YEKA ihalelerinin, yerlilik oranını arttırmaya yönelik, ileri teknolojinin ülkeye girişini sağlayan, mali ve teknik yeterlilik şartları olan, titiz çalışılacak bir süreci gerektirdiğini ifade eden TÜREB Başkanı Yıldırım, “Hatırlarsanız ilk ihale oldukça ilgi görmüştü. Tüm dünyada benzer uygulamalarına tanıklık ettiğimiz ve bizde de yansımasını bulan bir süreç. Bundan sonraki ihale süreçlerinin de YEKA modeline dayalı olarak sürdürüleceği görülüyor.

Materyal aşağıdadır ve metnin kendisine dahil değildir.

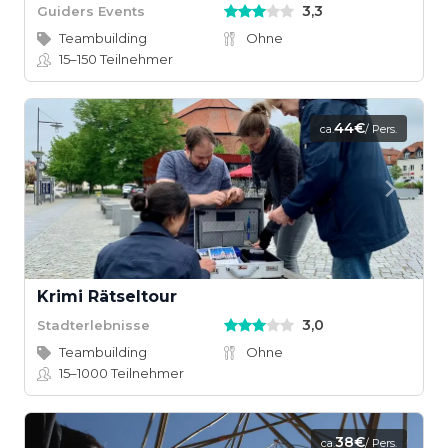
3,3
Guiders Events
Teambuilding
Ohne
15–150
Teilnehmer
44€
ca.
/ Pers.
Krimi Rätseltour
3,0
Stadterlebnisse
Teambuilding
Ohne
15–1000
Teilnehmer
38€
ca.
/ Pers.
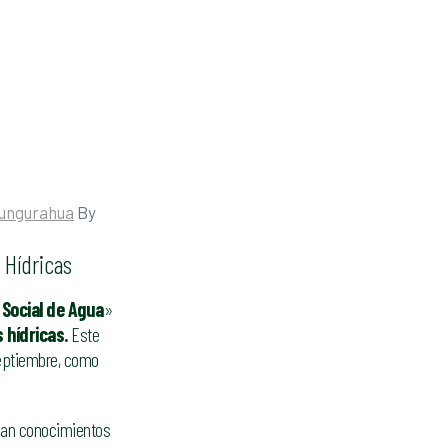
ungurahua
By
 Hídricas
 Social de Agua
»
 hídricas.
Este
septiembre, como
ndan conocimientos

YEKA DIŞINDAKİ BAŞVURULAR DA ALINMALI
Önümüzdeki YEKA 2 ihalesinin dört farklı alanda 250’şer MW’lık projeler olarak sunulması, tek bir firmanın değil, birden fazla yatırımcının bu yatırım hamlesini üstlenebileceğini gösteriyor. Yani büyük ölçekli tek proje yerini yatırımcı sayısının çok olabileceği neredeyse orta ölçekli olacak bir seçeneğe bırakıyor. Bu da sektördeki hareketliliği destekleyecek ve birden fazla yatırımcıya imkân sağlayacak bir yaklaşım.”
Yıldırım’a göre, bununla beraber YEKA dışındaki diğer orta ve küçük ölçekli başvuruların da düzenli olarak alınmaya devam etmesi, sektörün derinleşmesini sağlayacağından sektör tarafından önemseniyor.
Birkaç yıldır küresel anlamda yaşanan ekonomik dalgalanmalar proje finans maliyetlerini artırıyor. Bu nedenle bazı projeler yavaşlarken, yatırımcı, belirsizlik gördüğü alanlarda riske girmek istemiyor. Yatırımcı yeni adımlar atarken daha temkinli ve dikkatli olmaya gayret ediyor.
TÜRBİN FABRİKASI BU YIL DEVREYE ALINACAK
Yıldırım, buna karşın her yıl düzenli olarak yapılması beklenen yarışmaların çeşitli nedenlerle ertelendiğine dikkat çekerek şunları dile getirdi: “Bu durum yeteri kadar hızlı şekilde proje stoğunu sağlayamamıza neden oldu. Bununla birlikte bu süreçler sadece bizim ülkemizde yaşanmadı. Avrupa’ya baktığımızda rüzgâr kurulumlarının yüzde 33 oranında azaldığını gördük. Avrupa’nın lideri Almanya’da rüzgârdaki yavaşlamanın yüzde 51 oranında olması, genel olarak Avrupa’daki büyümenin yüzde 33 oranında daralması rüzgârda küresel anlamda akışkanlığın azaldığını bizlere gösterdi.
Rüzgâr sektörü için 2018 yılı hazırlıklar ve izin süreçleri ile geçti. 2017 yılında yapılan yarışmaları kazanan projeler ön lisans ve izin süreçlerini ilerlemeler kaydediyor.
Avrupa’nın en önemli yenilenebilir projeleri arasında gösterilen YEKA 1 projesinin uygulaması taahhüt edilen düzeyde ilerliyor. Ar-Ge merkezi ve İzmir Aliağa’da hayata geçecek fabrikanın kurulumları başladı ve 2019’da operasyonel hale gelmesi hedefleniyor.”